Preprocessing data with pandas data frame is daily job for data scientist. This tutorial inspired from [this]("https://www.shanelynn.ie/select-pandas-dataframe-rows-and-columns-using-iloc-loc-and-ix/") and [that]("https://chrisalbon.com/") with self-educated purpose. It is   other lesson from Example_useful pandas data frame methods notebook.  For these explorations we’ll need some sample data, the uk-500 sample data set from www.briandunning.com. This data contains artificial names, addresses, companies and phone numbers for fictitious UK characters. 

In [17]:
import pandas as pd
import random
 
# read the data from the downloaded CSV file.
data = pd.read_csv('https://s3-eu-west-1.amazonaws.com/shanebucket/downloads/uk-500.csv')
# set a numeric id for use as an index for examples.
data['id'] = [random.randint(0,1000) for x in range(data.shape[0])]
 
data.head(5)

Unnamed: 0,first_name,last_name,company_name,address,city,county,postal,phone1,phone2,email,web,id
0,Aleshia,Tomkiewicz,Alan D Rosenburg Cpa Pc,14 Taylor St,St. Stephens Ward,Kent,CT2 7PP,01835-703597,01944-369967,atomkiewicz@hotmail.com,http://www.alandrosenburgcpapc.co.uk,738
1,Evan,Zigomalas,Cap Gemini America,5 Binney St,Abbey Ward,Buckinghamshire,HP11 2AX,01937-864715,01714-737668,evan.zigomalas@gmail.com,http://www.capgeminiamerica.co.uk,534
2,France,Andrade,"Elliott, John W Esq",8 Moor Place,East Southbourne and Tuckton W,Bournemouth,BH6 3BE,01347-368222,01935-821636,france.andrade@hotmail.com,http://www.elliottjohnwesq.co.uk,229
3,Ulysses,Mcwalters,"Mcmahan, Ben L",505 Exeter Rd,Hawerby cum Beesby,Lincolnshire,DN36 5RP,01912-771311,01302-601380,ulysses@hotmail.com,http://www.mcmahanbenl.co.uk,206
4,Tyisha,Veness,Champagne Room,5396 Forth Street,Greets Green and Lyng Ward,West Midlands,B70 9DT,01547-429341,01290-367248,tyisha.veness@hotmail.com,http://www.champagneroom.co.uk,665


## 1. Selecting pandas data using “iloc”

In [18]:
# Multiple row and column selections using iloc and DataFrame
data.iloc[0:5] # first five rows of dataframe
data.iloc[:, 0:2] # first two columns of data frame with all rows

# Multiple column selections using iloc and DataFrame
data.iloc[[0,3,6,24], [0,5,6]] # 1st, 4th, 7th, 25th row + 1st 6th 7th columns.
data.iloc[0:5, 5:8] # first 5 rows and 5th, 6th, 7th columns of data frame (county -> phone1).
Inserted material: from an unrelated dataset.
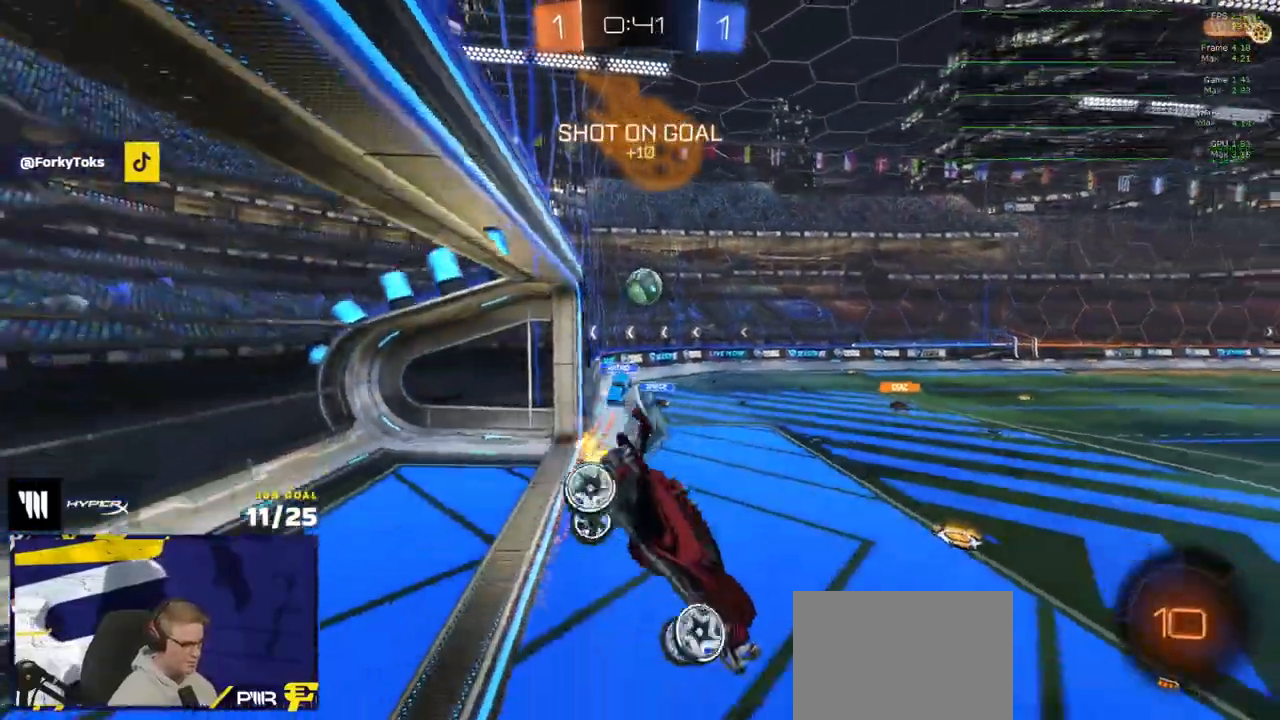
{"dt_ms": 500, "buttons": ["R2"], "left_stick": "center", "right_stick": "center", "events": [[50, "L3", "up"], [50, "left_stick", "center"], [250, "left_stick", "right"], [383, "left_stick", "center"]]}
Unnamed: 0,county,postal,phone1
0,Kent,CT2 7PP,01835-703597
1,Buckinghamshire,HP11 2AX,01937-864715
2,Bournemouth,BH6 3BE,01347-368222
3,Lincolnshire,DN36 5RP,01912-771311
4,West Midlands,B70 9DT,01547-429341


** Multiple columns and rows can be selected together using the .iloc indexer.**

In [19]:
# Multiple row and column selections using iloc and DataFrame
data.iloc[0:5] # first five rows of dataframe
data.iloc[:, 0:2] # first two columns of data frame with all rows
data.iloc[[0,3,6,24], [0,5,6]] # 1st, 4th, 7th, 25th row + 1st 6th 7th columns.
data.iloc[0:5, 5:8] # first 5 rows and 5th, 6th, 7th columns of data frame (county -> phone1).
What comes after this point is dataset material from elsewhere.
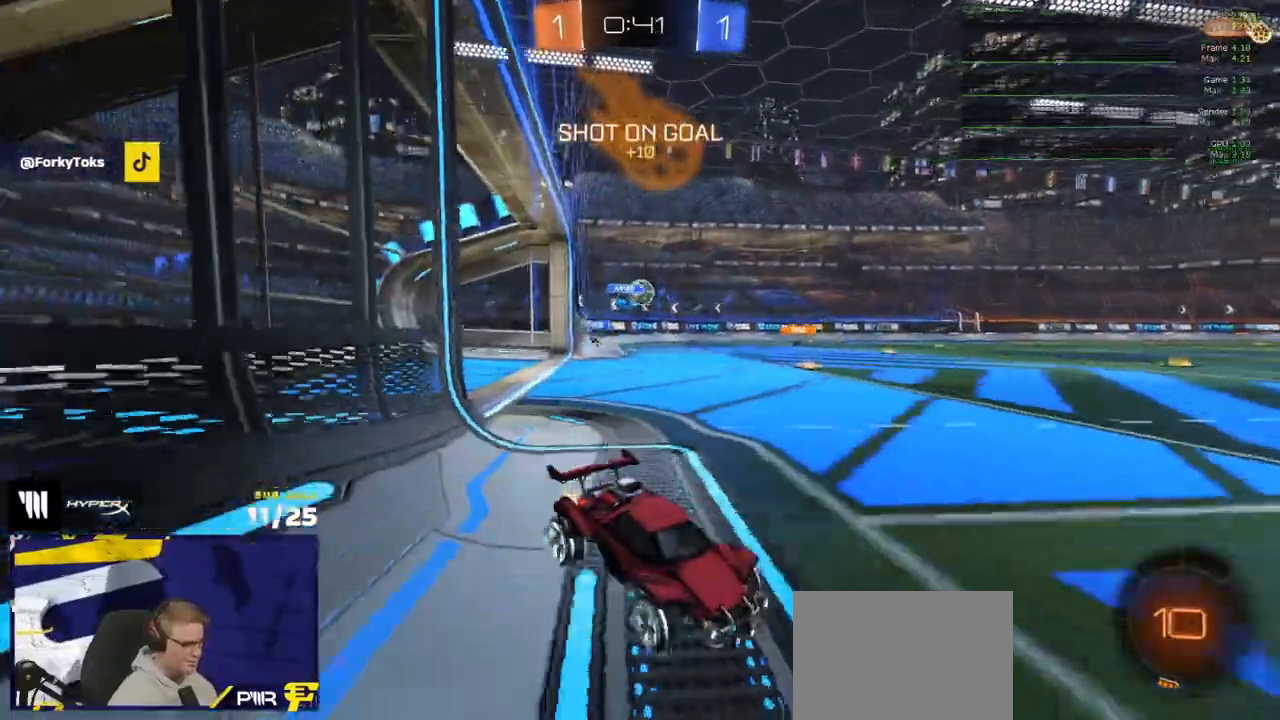
{"dt_ms": 1000, "buttons": ["R1", "L3"], "left_stick": "down-right", "right_stick": "center"}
Unnamed: 0,county,postal,phone1
0,Kent,CT2 7PP,01835-703597
1,Buckinghamshire,HP11 2AX,01937-864715
2,Bournemouth,BH6 3BE,01347-368222
3,Lincolnshire,DN36 5RP,01912-771311
4,West Midlands,B70 9DT,01547-429341


**Note** that .iloc returns a Pandas Series when one row is selected, and a Pandas DataFrame when multiple rows are selected, or if any column in full is selected. To counter this, pass a single-valued list if you require DataFrame output.   
When selecting multiple columns or multiple rows in this manner, remember that in your selection e.g.[1:5], the rows/columns selected will run from the first number to one minus the second number. e.g. [1:5] will go 1,2,3,4., [x,y] goes from x to y-1.

## 2. Selecting pandas data using “loc”

The Pandas loc indexer can be used with DataFrames for two different use cases:

    a.) Selecting rows by label/index
    b.) Selecting rows with a boolean / conditional lookup

The loc indexer is used with the same syntax as iloc: data.loc[<row selection>, <column selection>] .   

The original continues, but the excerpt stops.